Source records
════════
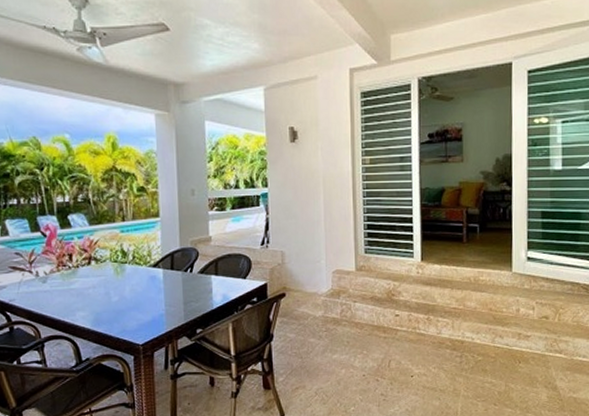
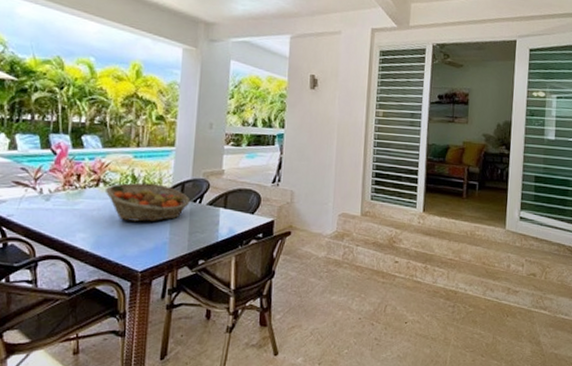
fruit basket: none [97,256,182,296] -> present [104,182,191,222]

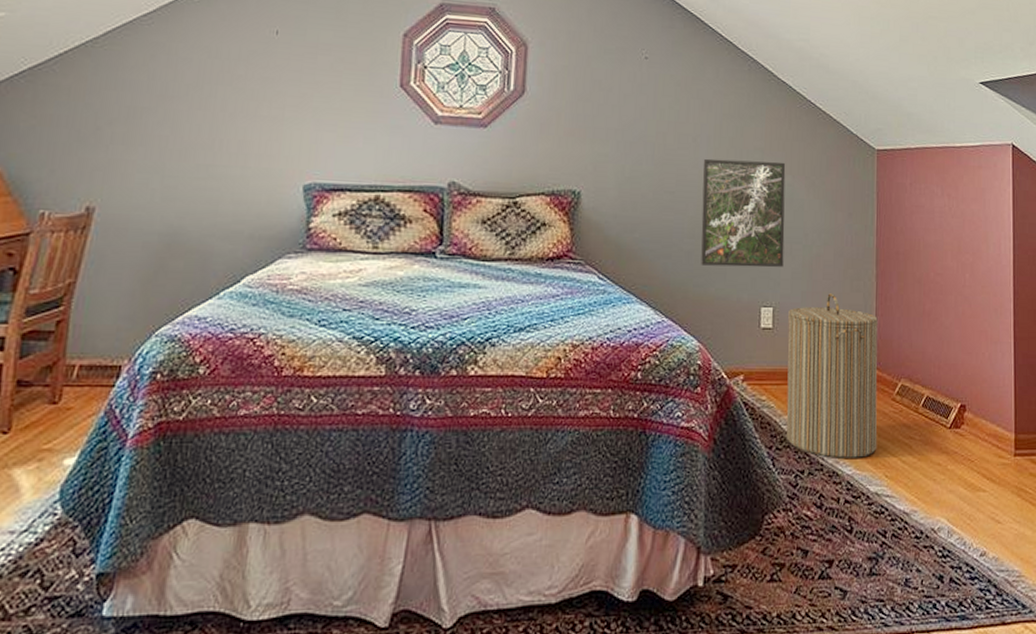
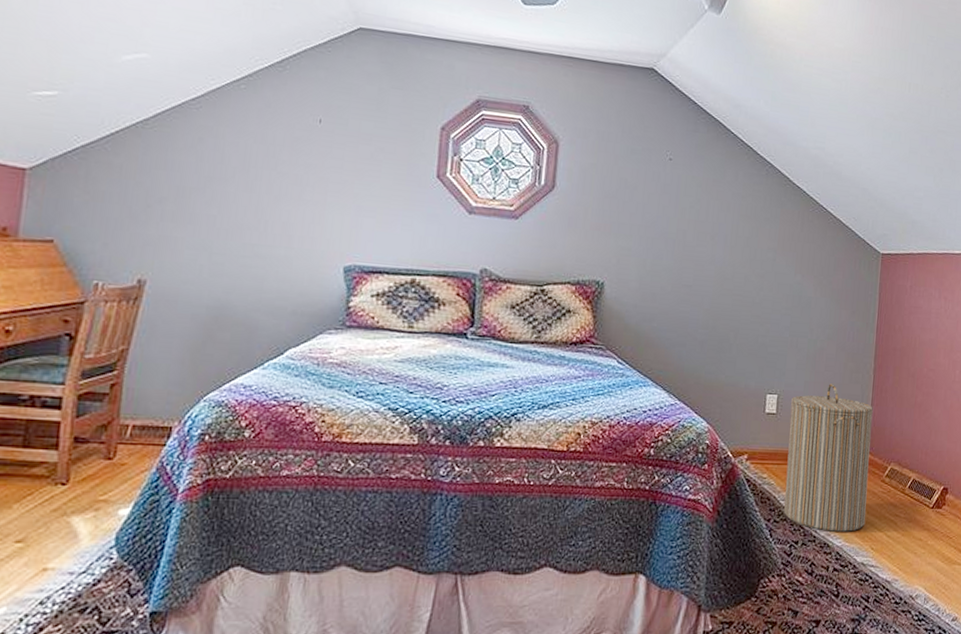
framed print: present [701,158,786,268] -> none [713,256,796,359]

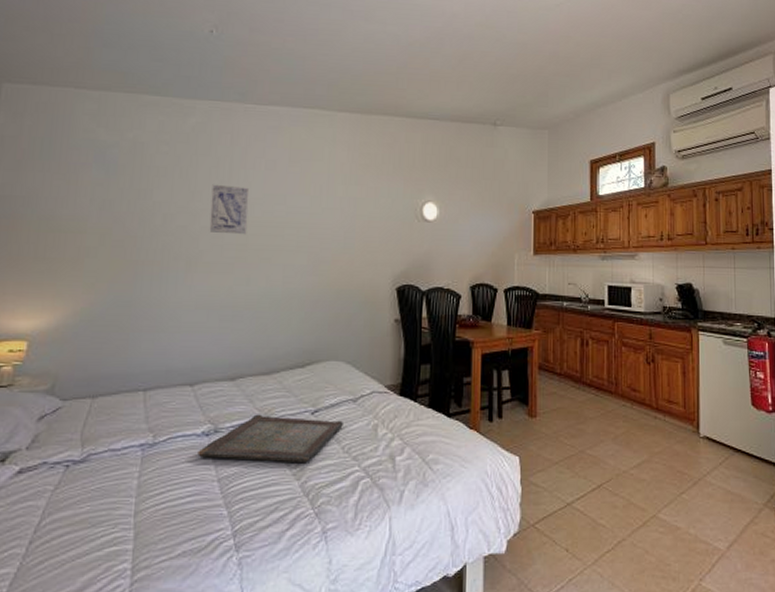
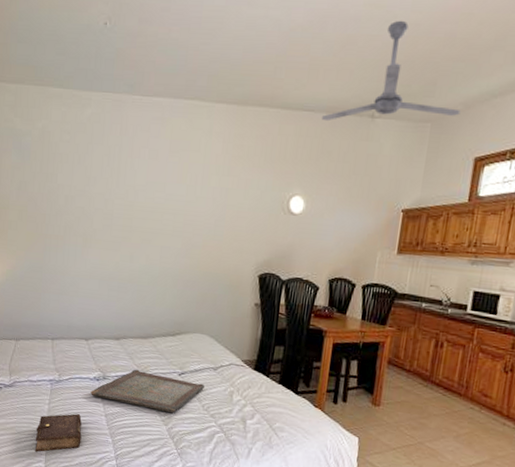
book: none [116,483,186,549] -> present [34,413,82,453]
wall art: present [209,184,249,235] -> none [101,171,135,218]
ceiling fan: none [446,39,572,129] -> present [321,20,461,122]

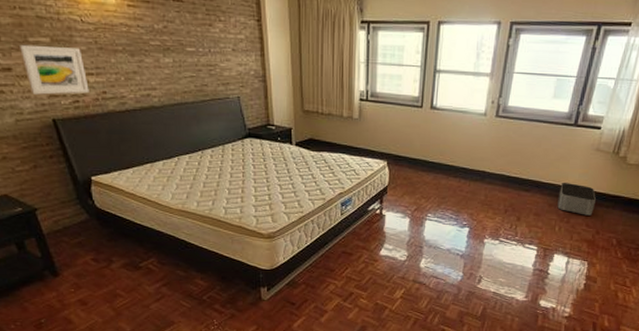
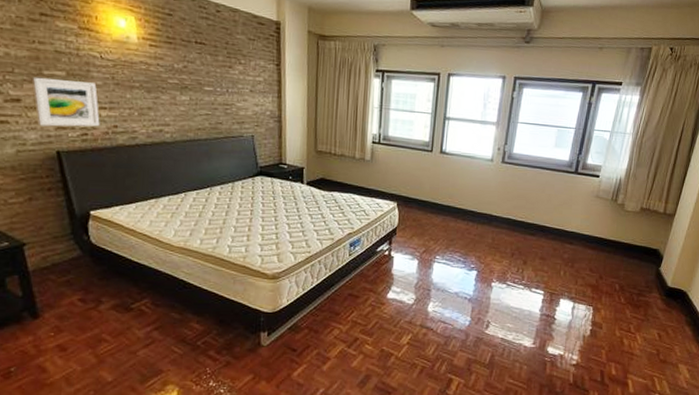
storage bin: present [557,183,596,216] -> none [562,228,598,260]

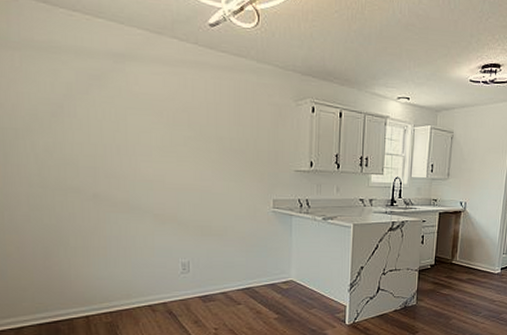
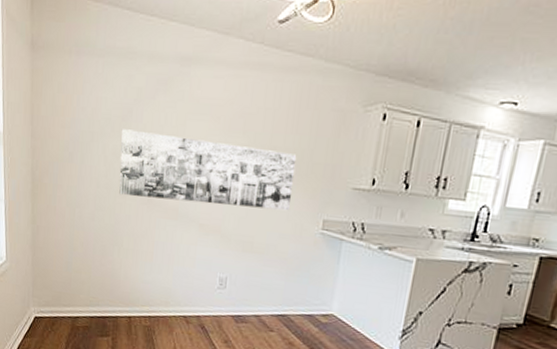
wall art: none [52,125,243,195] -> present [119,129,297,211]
════════
Work to be completed:
In the entries above, some lines hold the string "wall". Copy each of them.

Answer below:
wall art: present [209,184,249,235] -> none [101,171,135,218]
wall art: none [52,125,243,195] -> present [119,129,297,211]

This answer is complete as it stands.